- [Job item]
Work out how many lines in the following entries contain the string "znamená", and write only that number.

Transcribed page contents
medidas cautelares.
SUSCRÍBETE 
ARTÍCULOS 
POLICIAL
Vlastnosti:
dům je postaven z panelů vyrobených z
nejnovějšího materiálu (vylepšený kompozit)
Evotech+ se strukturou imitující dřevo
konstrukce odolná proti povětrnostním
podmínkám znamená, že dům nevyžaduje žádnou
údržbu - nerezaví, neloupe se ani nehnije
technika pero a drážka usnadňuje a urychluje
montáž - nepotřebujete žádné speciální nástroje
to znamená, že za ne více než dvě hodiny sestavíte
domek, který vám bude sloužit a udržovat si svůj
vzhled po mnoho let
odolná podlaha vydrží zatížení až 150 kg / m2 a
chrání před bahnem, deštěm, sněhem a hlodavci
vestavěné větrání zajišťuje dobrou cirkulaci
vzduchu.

- [Solution to this task]
2